Today (October 1) is the ninth anniversary of when our two boys came from Ethiopia to our home in Mountain Maryland. (We got our Sasha from Guatemala on March 3, 2000.) These are moments I cannot forget, especially since our boys knew enough hardship and sorrow by age four to count for a lifetime of so many of the rest of us.
Today, I listened to Tonya Craft on WGOW and someone asked her about the custody battle and why her children have not been returned to her. Obviously, Tonya had to be measured in her response (and I know I have to be measured in what I say about that situation on this blog), but it was clear that she believes that the injustice she experienced has been magnified by the custody affair.
What do our "got'cha day" celebrations and Tonya's situation have in common to me? Both of them go to the very heart of what it means to be a parent, to have children, to love them, and to have them be an integral part of one's life. My wife and I made a choice more than a decade that changed our lives dramatically, and yet we regret nothing. This was what we wanted to do, and what we believed (and still believe) God wanted us to do, even though this was the harder path to choose. (My friends are nearing retirement and I only can hope I can live into my 70s, as I will be working the entire time.)
Likewise, Tonya could have given up and just been content to visit with her children on scheduled visits, but that is not Tonya Craft. This is a person who has a strong sense of what is right and what is wrong and what she must do, and what she must be willing to give up to have justice done not only in her life, but in the lives of her children. This is a mother who knows in her heart what my wife and I know each "got'cha day," and that is our children mean everything to us and we are willing to give up everything for them.
People want to know why I come down so hard on the authorities in these faux "child molestation" cases. Those who know me know the answer is easy: the idea of the authorities lying and abusing the law so a mother or a father can be separated from the ones they love the most for the rest of their lives is utterly abhorrent to me. It is not something I can accept, nor will I ever accept it.
If you want to know why I say the things I do about Len Gregor, Chris Arnt, Tim Deal, and Brian House that I have said, you only have to understand that I am a father who gave up much to give three orphans a home. Yet, I can assure all of you that these people would lie in a heartbeat if they thought I could be dragged away from my family and thrown into prison, labeled a "child molester." They are monsters, all of them, and if they wish to be Hellbound, that is their choice and their privilege.
They tried to do this to Tonya Craft, and she, too, gave up everything to fight them. Their lies and fabrications did not work, although to this day, Tonya has been without the children who rightfully are hers, all because some people knew they could get away with lying because the State of Georgia refuses to punish those who lie in the name of pursuing the state's cases.

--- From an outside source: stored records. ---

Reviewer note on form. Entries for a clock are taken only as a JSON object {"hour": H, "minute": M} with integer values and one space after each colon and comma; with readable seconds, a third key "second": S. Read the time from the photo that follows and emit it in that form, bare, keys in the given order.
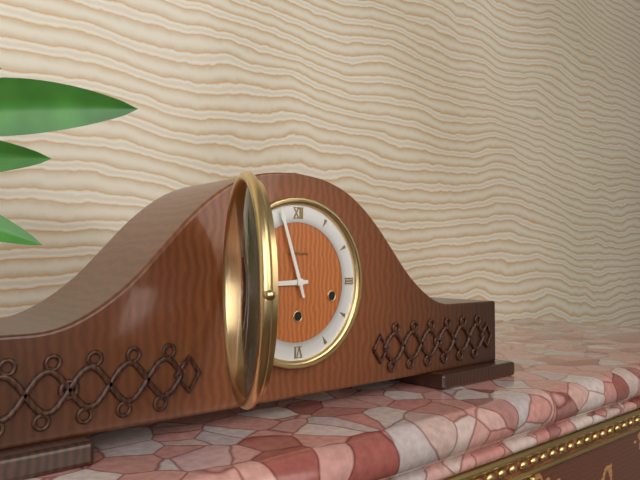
{"hour": 8, "minute": 57}
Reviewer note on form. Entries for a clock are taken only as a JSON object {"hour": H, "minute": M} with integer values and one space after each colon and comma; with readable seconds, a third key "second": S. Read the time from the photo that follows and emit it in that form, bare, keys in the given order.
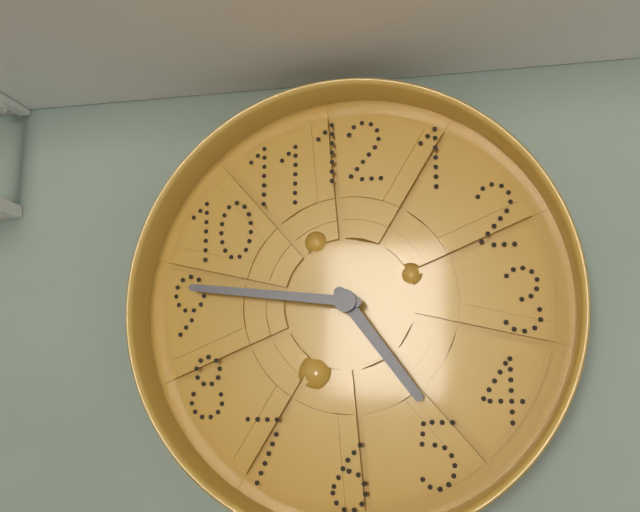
{"hour": 4, "minute": 46}
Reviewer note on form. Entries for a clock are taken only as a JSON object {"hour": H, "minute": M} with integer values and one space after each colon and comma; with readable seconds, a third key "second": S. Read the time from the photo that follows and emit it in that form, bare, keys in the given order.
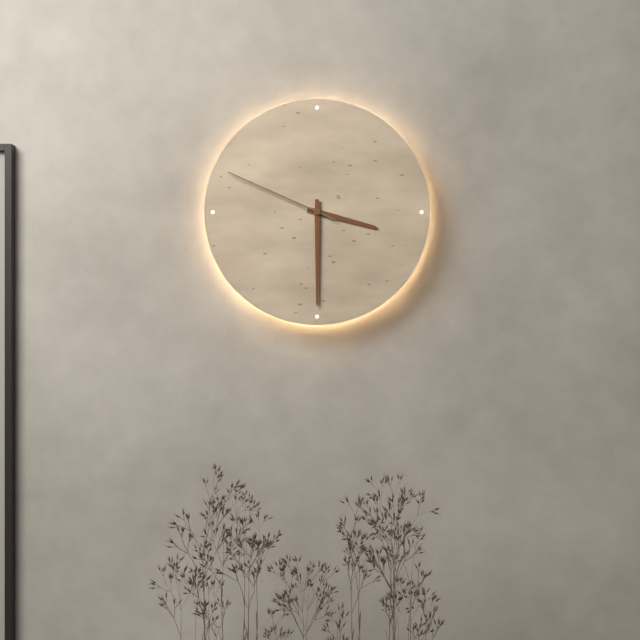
{"hour": 3, "minute": 30, "second": 49}
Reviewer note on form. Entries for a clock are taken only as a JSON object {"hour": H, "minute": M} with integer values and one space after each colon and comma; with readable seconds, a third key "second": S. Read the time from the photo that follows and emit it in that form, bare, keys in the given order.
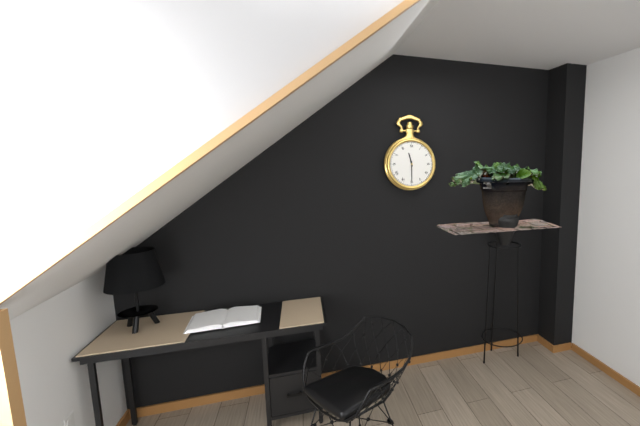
{"hour": 11, "minute": 30}
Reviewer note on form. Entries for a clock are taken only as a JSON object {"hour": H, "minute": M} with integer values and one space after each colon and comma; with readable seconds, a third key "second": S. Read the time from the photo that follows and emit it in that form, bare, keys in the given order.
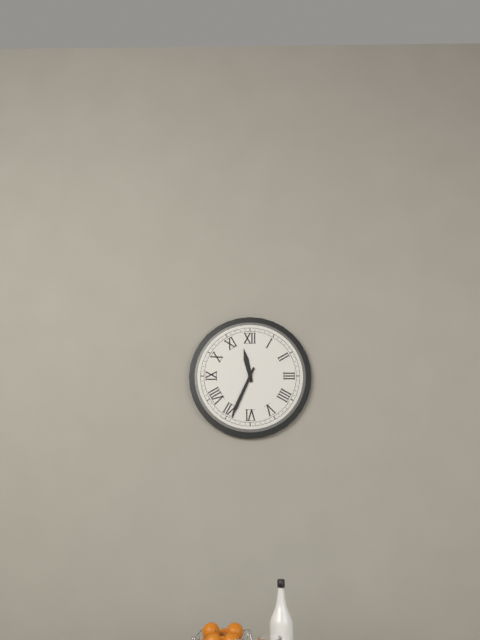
{"hour": 11, "minute": 34}
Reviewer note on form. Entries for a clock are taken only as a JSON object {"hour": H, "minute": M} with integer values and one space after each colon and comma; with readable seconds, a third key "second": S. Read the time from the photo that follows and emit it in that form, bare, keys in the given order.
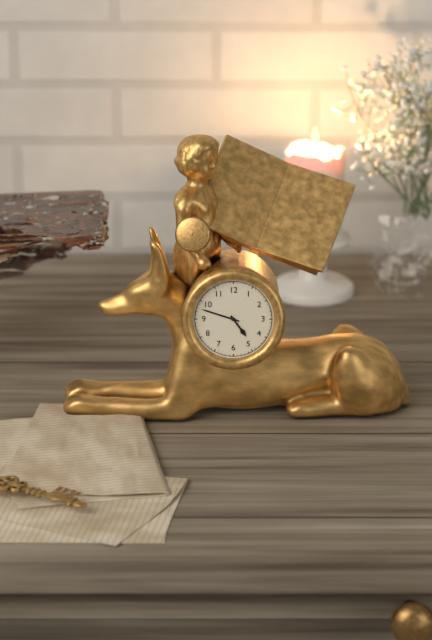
{"hour": 4, "minute": 48}
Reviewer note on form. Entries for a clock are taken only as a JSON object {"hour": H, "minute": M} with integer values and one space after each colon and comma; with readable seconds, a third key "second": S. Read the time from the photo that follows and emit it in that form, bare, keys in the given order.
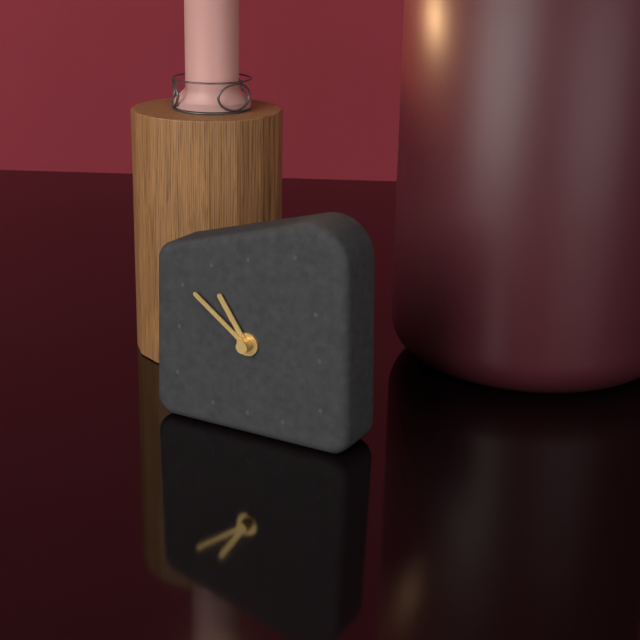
{"hour": 10, "minute": 51}
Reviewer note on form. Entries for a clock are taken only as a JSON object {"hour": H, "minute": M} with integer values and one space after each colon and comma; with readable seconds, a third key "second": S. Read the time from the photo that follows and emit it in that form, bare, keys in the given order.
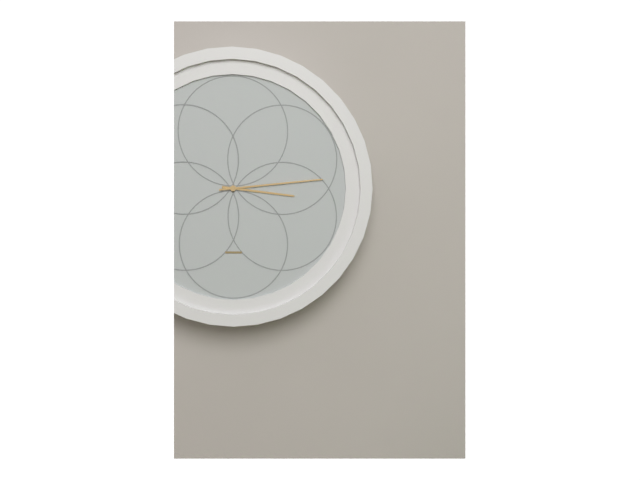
{"hour": 3, "minute": 14}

In Apison, James and Maria Combs face the very real prospect of James going to prison for the rest of his life, and from what I have seen and read, for the life of me I cannot find any credible evidence of child molestation on his part. In Phoenix, Arizona, the authorities have kidnapped the 14-year-old son of Carola Jacobson and have charged him with unspeakable crimes, yet there is no evidence, other than what I would call "Nifong" evidence: pure nonsense.
It is worth fighting for these people, and it is personal. Very personal.